- **Task**:
Set down every line of the data below word for word, in the same order.

- **Records for this task**:
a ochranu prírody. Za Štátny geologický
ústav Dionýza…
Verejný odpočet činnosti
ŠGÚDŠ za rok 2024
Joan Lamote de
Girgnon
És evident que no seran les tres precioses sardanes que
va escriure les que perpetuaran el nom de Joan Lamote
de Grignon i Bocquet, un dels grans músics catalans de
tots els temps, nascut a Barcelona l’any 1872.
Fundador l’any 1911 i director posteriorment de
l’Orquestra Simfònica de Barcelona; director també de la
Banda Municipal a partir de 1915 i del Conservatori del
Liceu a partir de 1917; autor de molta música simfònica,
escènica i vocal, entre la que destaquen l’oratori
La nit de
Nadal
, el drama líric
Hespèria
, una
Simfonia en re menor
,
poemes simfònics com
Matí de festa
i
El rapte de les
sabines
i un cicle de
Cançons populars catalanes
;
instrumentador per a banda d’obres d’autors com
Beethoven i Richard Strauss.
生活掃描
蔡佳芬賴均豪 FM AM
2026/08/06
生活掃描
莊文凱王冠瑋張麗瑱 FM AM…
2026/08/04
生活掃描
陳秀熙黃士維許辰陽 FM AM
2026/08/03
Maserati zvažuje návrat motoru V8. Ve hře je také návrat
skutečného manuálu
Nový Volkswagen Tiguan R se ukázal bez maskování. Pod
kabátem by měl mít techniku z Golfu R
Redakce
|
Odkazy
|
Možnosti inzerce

- **Response for this exercise**:
a ochranu prírody. Za Štátny geologický
ústav Dionýza…
Verejný odpočet činnosti
ŠGÚDŠ za rok 2024
Joan Lamote de
Girgnon
És evident que no seran les tres precioses sardanes que
va escriure les que perpetuaran el nom de Joan Lamote
de Grignon i Bocquet, un dels grans músics catalans de
tots els temps, nascut a Barcelona l’any 1872.
Fundador l’any 1911 i director posteriorment de
l’Orquestra Simfònica de Barcelona; director també de la
Banda Municipal a partir de 1915 i del Conservatori del
Liceu a partir de 1917; autor de molta música simfònica,
escènica i vocal, entre la que destaquen l’oratori
La nit de
Nadal
, el drama líric
Hespèria
, una
Simfonia en re menor
,
poemes simfònics com
Matí de festa
i
El rapte de les
sabines
i un cicle de
Cançons populars catalanes
;
instrumentador per a banda d’obres d’autors com
Beethoven i Richard Strauss.
生活掃描
蔡佳芬賴均豪 FM AM
2026/08/06
生活掃描
莊文凱王冠瑋張麗瑱 FM AM…
2026/08/04
生活掃描
陳秀熙黃士維許辰陽 FM AM
2026/08/03
Maserati zvažuje návrat motoru V8. Ve hře je také návrat
skutečného manuálu
Nový Volkswagen Tiguan R se ukázal bez maskování. Pod
kabátem by měl mít techniku z Golfu R
Redakce
|
Odkazy
|
Možnosti inzerce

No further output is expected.